NEW YORK — Fear gripped financial markets around the world Monday as stock prices and bond yields plunge on worries about the effects of a new coronavirus.
The most violent drops came from the oil markets, where prices cratered more than 20 percent. But moves in stocks and bond yields were nearly as breathtaking. In the United States, the S&P 500 plunged 7 percent in the first few minutes of trading, and losses were so sharp that trading was halted.
The Dow Jones Industrial Average lost 1,582 points, or 6.1 percent, after briefly being down more than 2,000. The S&P 500 lost 5.8 percent and the Nasdaq gave up 5.5 percent.
European stocks dropped more than 8 percent. Treasury yields careened to more record lows as investors dove into anything that seems safe, even if it pays closer to nothing each day.
All the selling is the result of fear of the unknown. As COVID-19 spreads around the world, many investors feel helpless in trying to estimate how much it will hurt the economy and corporate profits, and the easiest response to such uncertainty may be to get out. After initially taking an optimistic stance on the virus — hoping that it would remain confined mostly in China and cause just a short-term disruption — investors are realizing they likely woefully underestimated it.
The virus has infected more than 110,000 worldwide, and Italy on Sunday followed China’s lead in quarantining a big swath of its country in hopes of corralling the spread. That sparked more fears, as quarantines would snarl supply chains for companies even more than they already have.
The new coronavirus is now spreading on every continent except Antarctica and hurting consumer spending, industrial production, and travel.
The S&P 500 has lost 17 percent since setting a record last month. If it hits a 20 percent drop, it would mean the death of what’s become the longest-running bull market for U.S. stocks in history. Monday actually marks the 11th anniversary of the market hitting bottom after the 2008 financial crisis.
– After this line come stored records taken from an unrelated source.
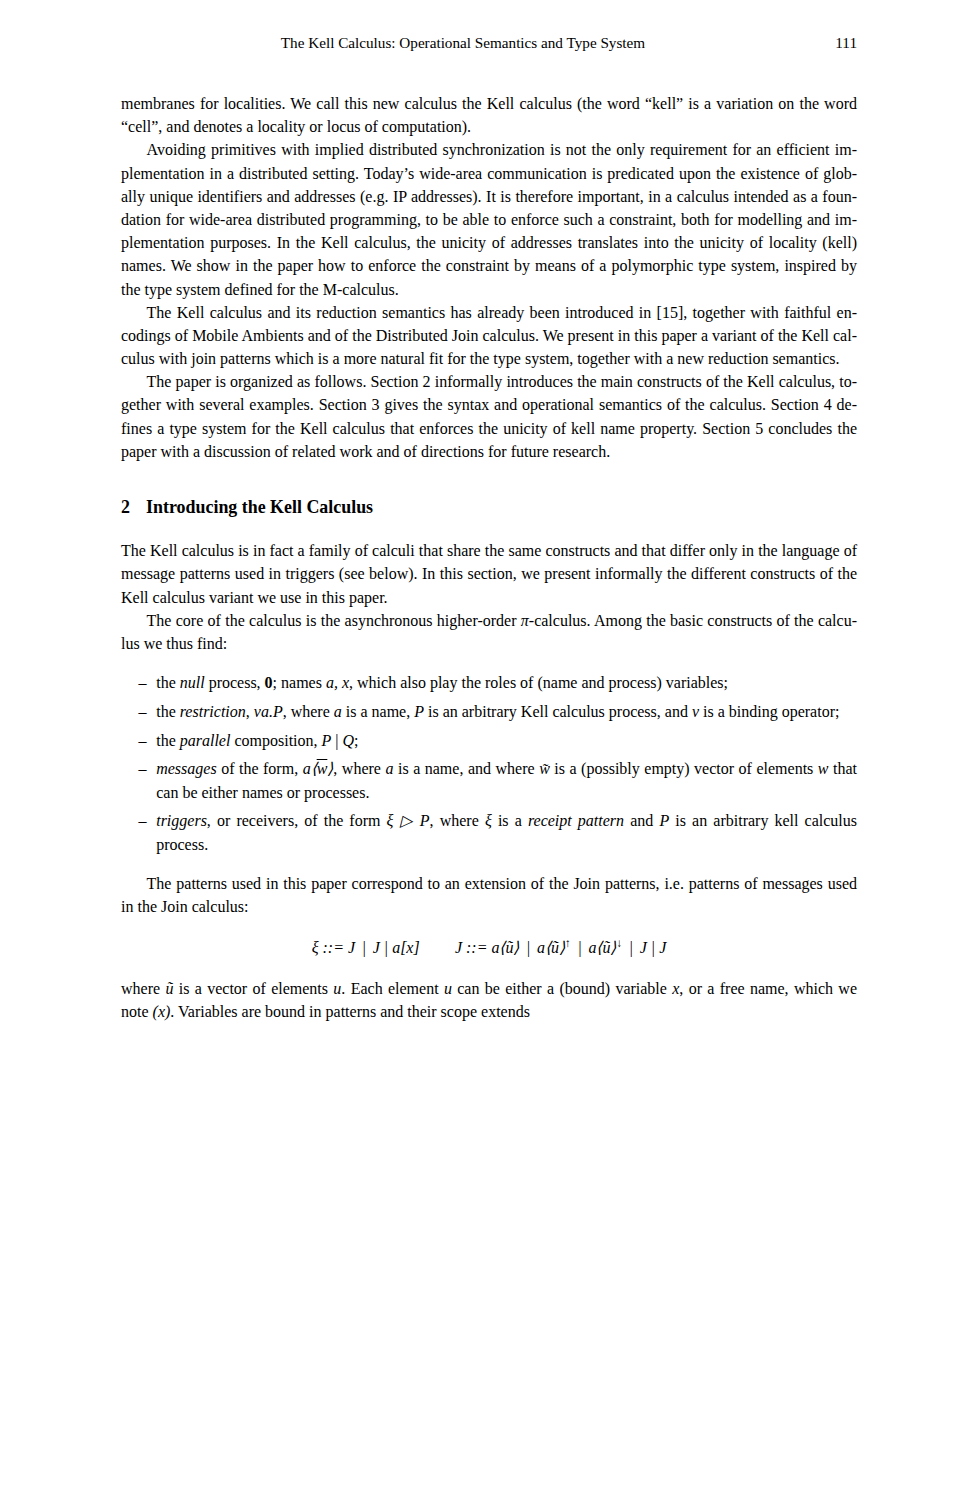The Kell Calculus: Operational Semantics and Type System 111
membranes for localities. We call this new calculus the Kell calculus (the word “kell” is a variation on the word “cell”, and denotes a locality or locus of computation).
Avoiding primitives with implied distributed synchronization is not the only requirement for an efficient implementation in a distributed setting. Today’s wide-area communication is predicated upon the existence of globally unique identifiers and addresses (e.g. IP addresses). It is therefore important, in a calculus intended as a foundation for wide-area distributed programming, to be able to enforce such a constraint, both for modelling and implementation purposes. In the Kell calculus, the unicity of addresses translates into the unicity of locality (kell) names. We show in the paper how to enforce the constraint by means of a polymorphic type system, inspired by the type system defined for the M-calculus.
The Kell calculus and its reduction semantics has already been introduced in [15], together with faithful encodings of Mobile Ambients and of the Distributed Join calculus. We present in this paper a variant of the Kell calculus with join patterns which is a more natural fit for the type system, together with a new reduction semantics.
The paper is organized as follows. Section 2 informally introduces the main constructs of the Kell calculus, together with several examples. Section 3 gives the syntax and operational semantics of the calculus. Section 4 defines a type system for the Kell calculus that enforces the unicity of kell name property. Section 5 concludes the paper with a discussion of related work and of directions for future research.
2 Introducing the Kell Calculus
The Kell calculus is in fact a family of calculi that share the same constructs and that differ only in the language of message patterns used in triggers (see below). In this section, we present informally the different constructs of the Kell calculus variant we use in this paper.
The core of the calculus is the asynchronous higher-order π-calculus. Among the basic constructs of the calculus we thus find:
the null process, 0; names a, x, which also play the roles of (name and process) variables;
the restriction, νa.P, where a is a name, P is an arbitrary Kell calculus process, and ν is a binding operator;
the parallel composition, P | Q;
messages of the form, a⟨w⟩, where a is a name, and where w̃ is a (possibly empty) vector of elements w that can be either names or processes.
triggers, or receivers, of the form ξ ▷ P, where ξ is a receipt pattern and P is an arbitrary kell calculus process.
The patterns used in this paper correspond to an extension of the Join patterns, i.e. patterns of messages used in the Join calculus:
ξ ::= J|J | a[x] J ::= a⟨ũ⟩|a⟨ũ⟩↑|a⟨ũ⟩↓|J | J
where ũ is a vector of elements u. Each element u can be either a (bound) variable x, or a free name, which we note (x). Variables are bound in patterns and their scope extends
The circuit breaker tripped in the U.S. stock market is meant to slow things down and give investors a chance to breathe before trading more.
The yield on the 10-year Treasury note plunged to 0.49 percent. Early last week, it had never been below 1 percent.
Brent crude, the international standard, lost $10, or 22 percent, to $35.27 per barrel. Benchmark U.S. crude fell $8.91, or 20 percent, to $32.37.